Corporate Traveler, the small and medium-sized businesses (SME) division of Flight Centre Travel Group, announced the release of its first-ever CFO Travel Guide, a strategic resource designed to help finance leaders make smarter, more data-driven decisions around business travel spending.
The guide, said the announcement, provides practical tools for SMEs to enhance their travel programs by controlling costs, managing risk and maximizing ROI amid today’s evolving business travel landscape. Featuring expert insights from Mark Imrie, CFO, Flight Centre Travel Group, Americas, the guide examines the current state of business travel spending and highlights key pricing trends across the airline and hotel sectors.
With nearly two decades of industry experience, said the announcement, Imrie has a proven ability to accelerate business growth. Throughout the guide, he shares his unique financial perspective and offers actionable, proven strategies to help CFOs transform business travel from a complex cost center into a catalyst for sustainable growth.
“While business travel is the second-largest controllable expense for most companies,” said Imrie, “it’s also one of the most volatile.” Given that unpredictability, he said, “CFOs must adapt quickly and make informed decisions that balance cost control with long-term value.“ For CFOs today, said Imrie, the question isn’t whether to spend on travel, but how to strategically deploy it to ensure the greatest return. The most successful companies, he said, “will treat travel like working capital – investing in the right trips, at the right time and with the right controls.”
Key Insights from the CFO Travel Guide include:
- Traveler behaviors – Longer, multi-city trips are replacing single-day trips, with the average trip now lasting 2.5 days. CFO Takeaway – Shifting traveler behaviors present margin opportunities. Encouraging earlier arrivals can boost productivity and support employee well-being on the road.

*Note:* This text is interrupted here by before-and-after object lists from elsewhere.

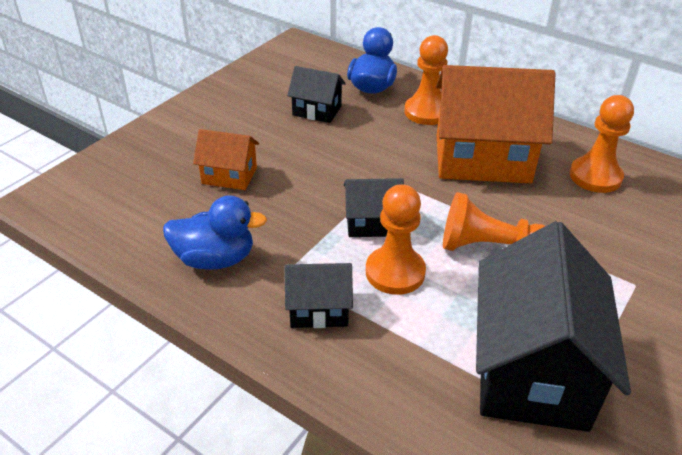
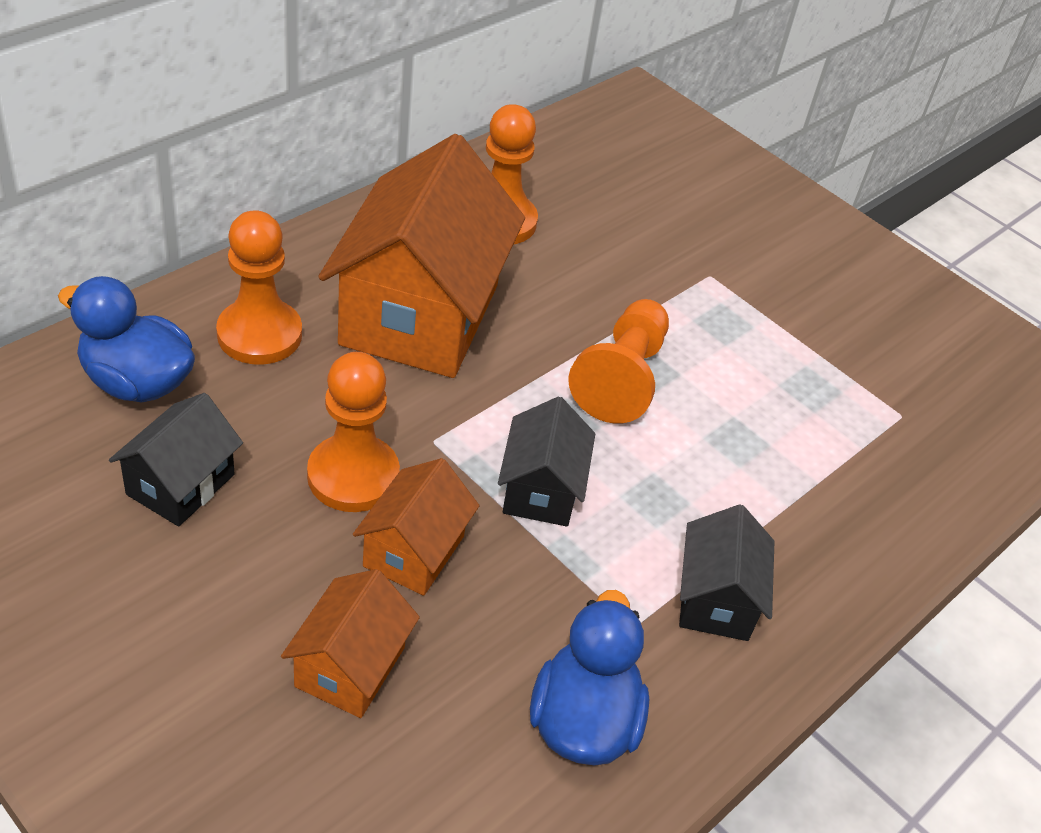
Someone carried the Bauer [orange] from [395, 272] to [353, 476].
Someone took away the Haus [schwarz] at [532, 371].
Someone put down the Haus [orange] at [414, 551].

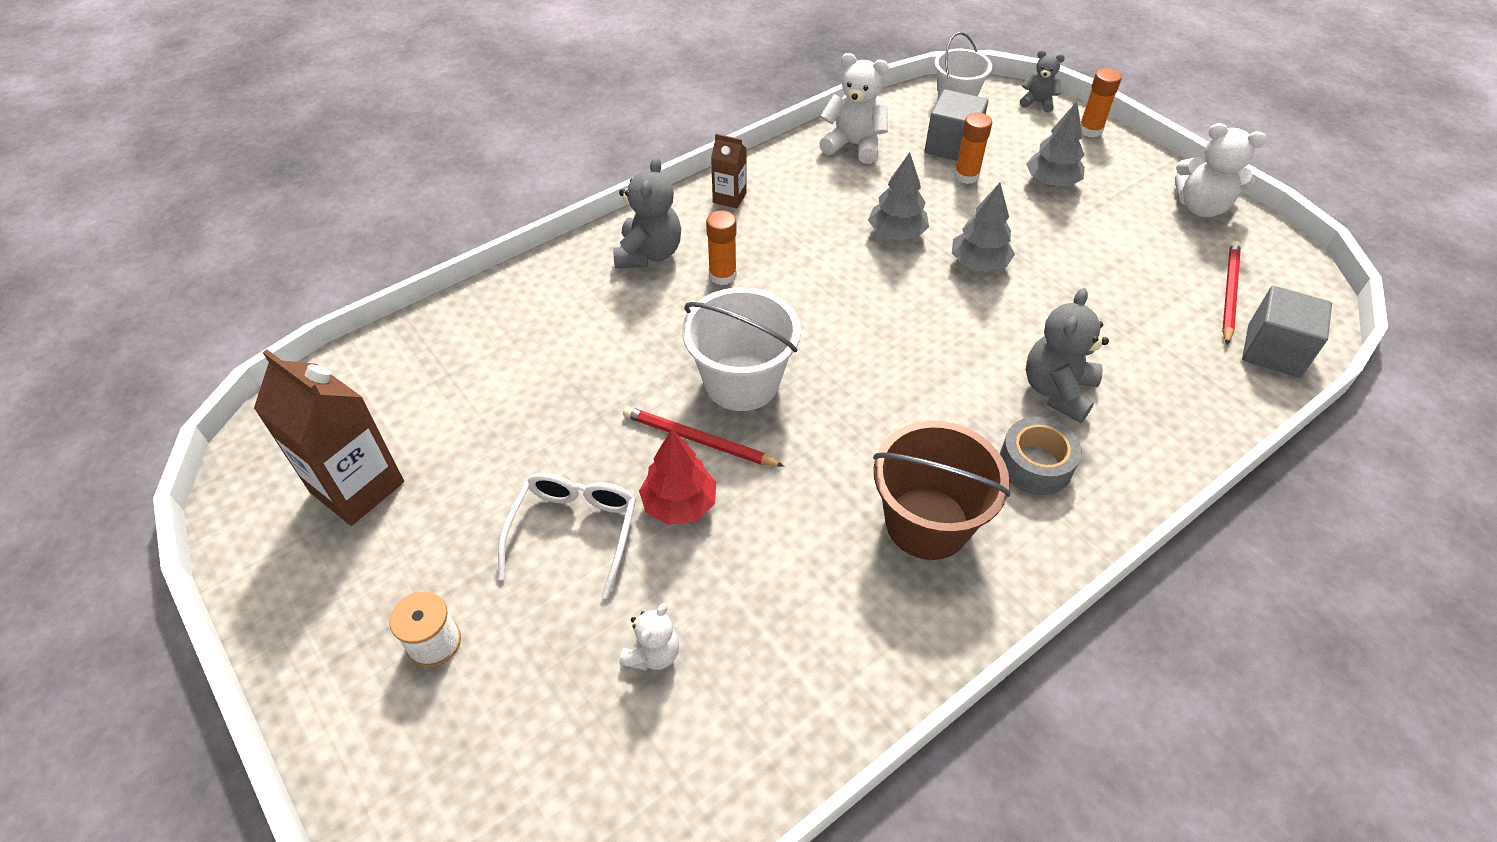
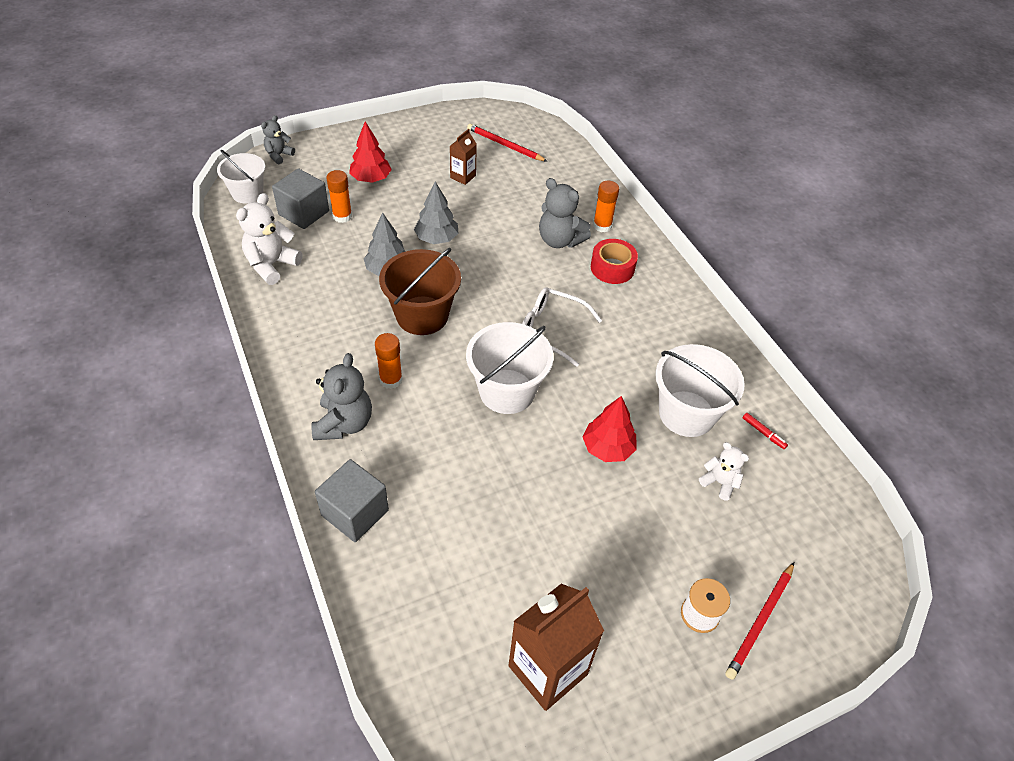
Someone carried the Klebestift [orange] from [1090, 130] to [602, 226].
Someone repainted the Baum [grau] at [1051, 182], which became the Baum [rot] at [371, 179].
Someone took away the Teddybär [weiß] at [1201, 207].
Someone carried the Getränkekarton [braun] from [729, 198] to [463, 176].
Someone rotated the Teddybär [grau] at [649, 254] by 75 degrees clockwise.
Someone carried the Kubus [grau] from [1273, 351] to [355, 513].
Someone carried the Bleistift [rot] from [698, 440] to [760, 621].
Someone repainted the Klebeband [grau] at [1035, 464], which became the Klebeband [rot] at [612, 268].
Someone carried the Eimer [braun] from [927, 523] to [422, 315].
Someone carried the Brille [weiß] from [574, 531] to [550, 330].
Someone put down the Eimer [weiß] at [686, 413].
Someone put down the Filzstift [rot] at [763, 433].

- High-value routes – Over the past 12 months, the top business travel destinations included New York, Boston, Chicago, London and San Francisco. CFO Takeaway – Concentrated travel routes offer leverage. A managed travel program can help secure better rates and optimize spend through stronger supplier relationships.
- Cost-saving measures – Booking travel more than three weeks in advance can save an average of 17% compared with last-minute bookings. Using preferred suppliers can reduce costs by 10–15% through volume-based discounts. CFO Takeaway – Even in uncertain economic conditions, embedding strategic cost-saving measures into travel policies to turn spending into ROI while maintaining financial discipline.
- External factors – Despite forecasts of 6-7% compound growth, the travel industry remains volatile due to new tariffs, immigration policies, and travel bans. CFO Takeaway – Travel is as much a risk management concern as it is a cost one. Diversifying supplier agreements, leveraging hedging strategies and forming strong travel partnerships are key to long-term stability.
- Strategic alignment – Partnering with a travel management company provides real-time reporting, supplier leverage, and policy compliance at scale. CFO Takeaway – With the right partnership, travel spend becomes a strategic asset. CFOs can unlock cash flow, drive productivity, improve employee satisfaction, reduce operating costs, and fuel growth.